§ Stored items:
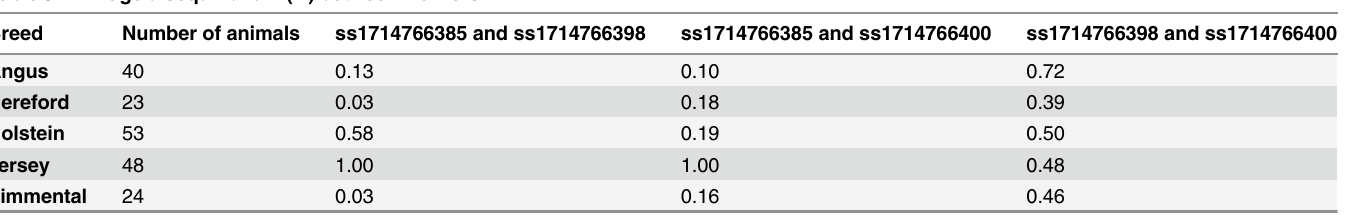
Table 5. Linkage disequilibrium (r 2 ) between markers. 1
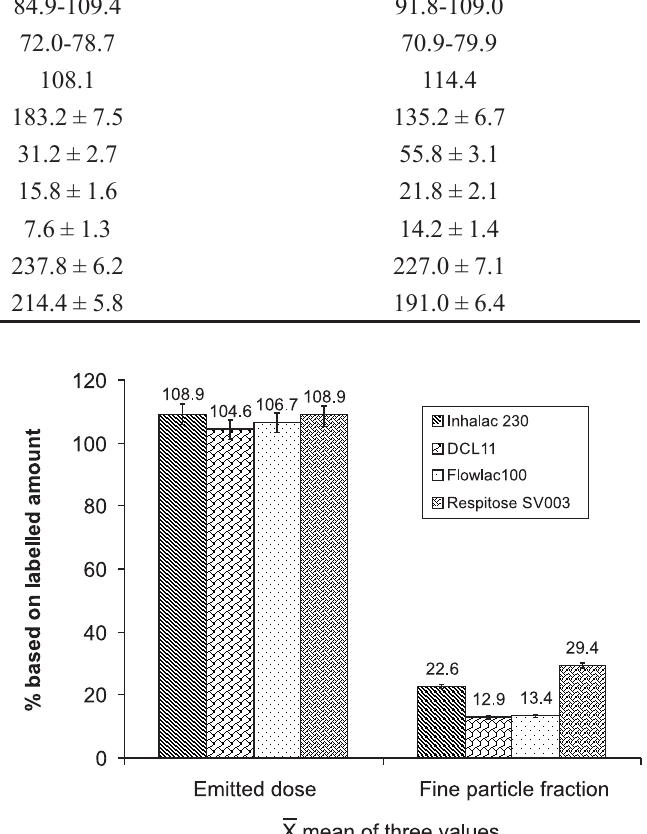
FIGURE 4 - Effect of coarse lactose grade on lactose grade on beclomethasone diprionate DPI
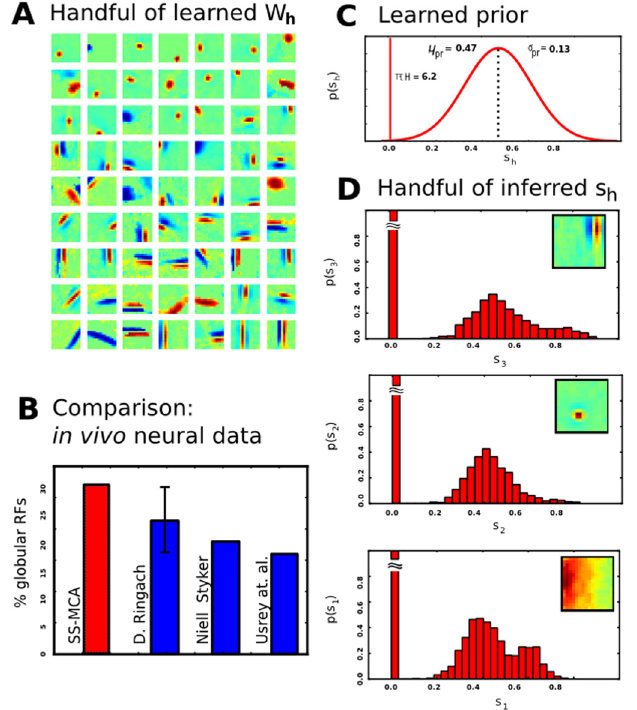
Fig 10. Analysis of dictionary components learned by the SSMCA algorithm on natural image patches. A Example dictionary elements W h after learning. B Fraction of globular fields estimated from in vivo measurements, compared to ours (after fitting with Gabor wavelets and DoG ’ s; globular percentages taken from [19] who analyzed data provided by [18] and estimated percentages of globular fields from data in two further papers [43, 44]. C Learned prior. D Actual activations of diverse dictionary elements s h (posterior averaged over data points).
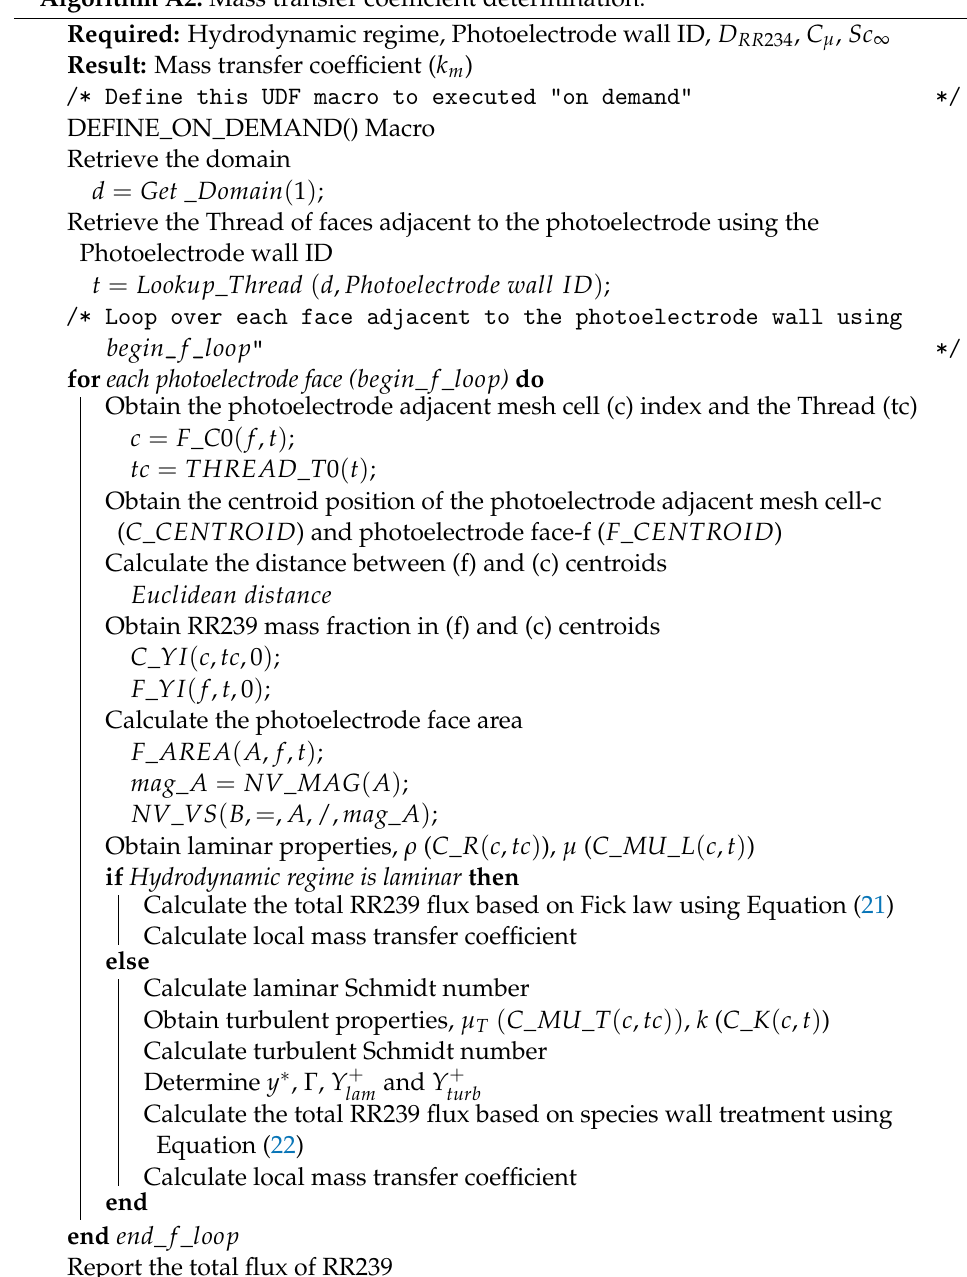
Algorithm A2: Mass transfer coefficient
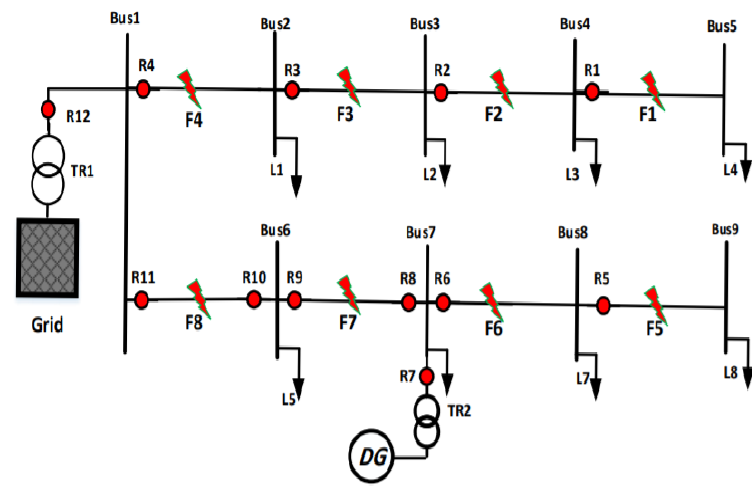
Figure 8. The IEEE 9-Bus MG system.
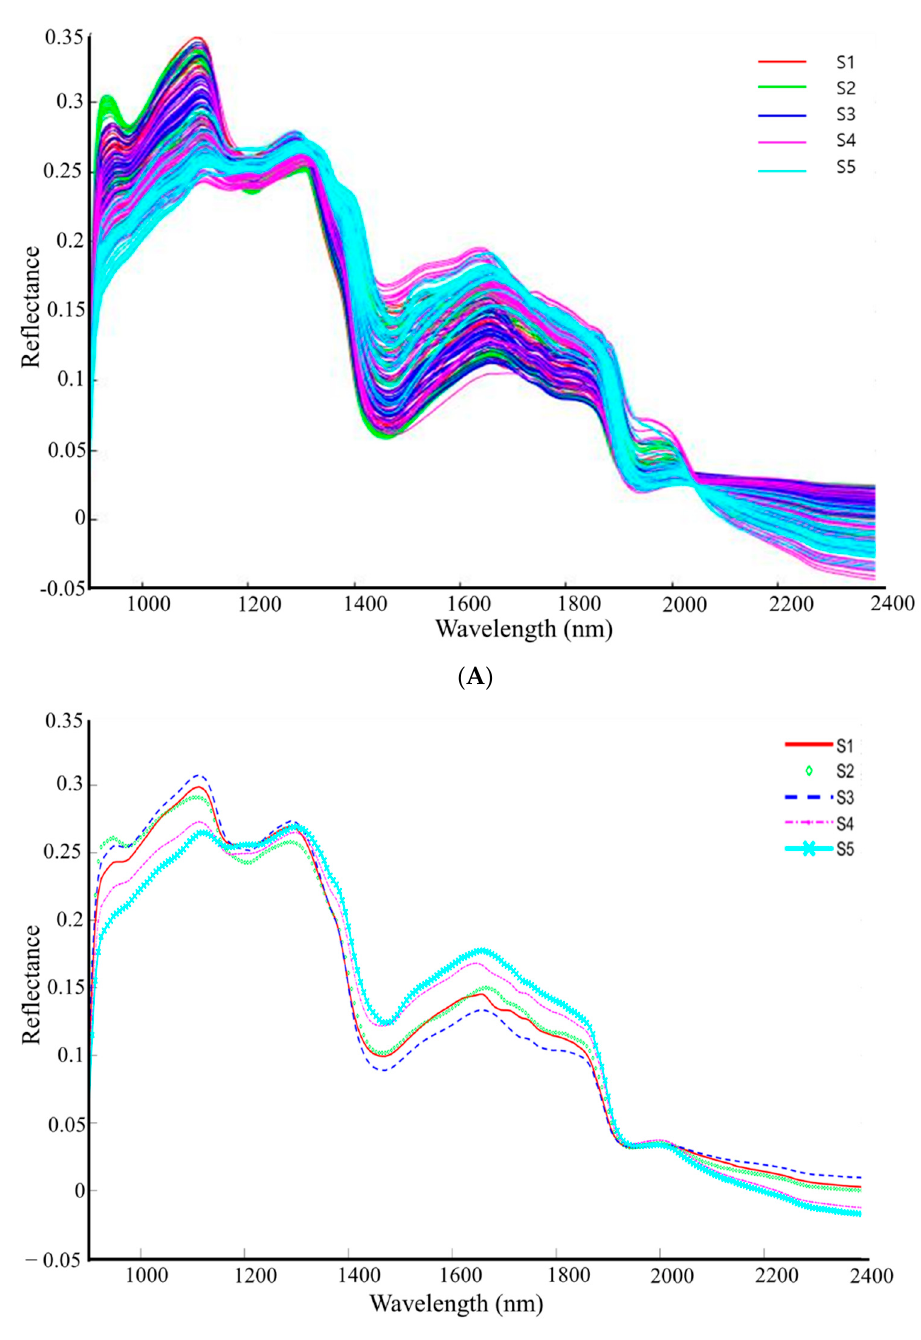
Figure 5. MSC preprocessed spectra ( A ) and mean spectra ( B ) of TMR feed and by-product samples (n = 200) for moisture content prediction (S1: TMR; S2: mixed by-products; S3: palm kernel expeller; S4: almond pie; S5: corn bran).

§ WORK ORDER:
All of the entries, apart from the pictures, must be returned exactly.

§ WRITTEN ANSWER:
Table 5. Linkage disequilibrium (r 2 ) between markers. 1
FIGURE 4 - Effect of coarse lactose grade on lactose grade on beclomethasone diprionate DPI
Fig 10. Analysis of dictionary components learned by the SSMCA algorithm on natural image patches. A Example dictionary elements W h after learning. B Fraction of globular fields estimated from in vivo measurements, compared to ours (after fitting with Gabor wavelets and DoG ’ s; globular percentages taken from [19] who analyzed data provided by [18] and estimated percentages of globular fields from data in two further papers [43, 44]. C Learned prior. D Actual activations of diverse dictionary elements s h (posterior averaged over data points).
Algorithm A2: Mass transfer coefficient
Figure 8. The IEEE 9-Bus MG system.
Figure 5. MSC preprocessed spectra ( A ) and mean spectra ( B ) of TMR feed and by-product samples (n = 200) for moisture content prediction (S1: TMR; S2: mixed by-products; S3: palm kernel expeller; S4: almond pie; S5: corn bran).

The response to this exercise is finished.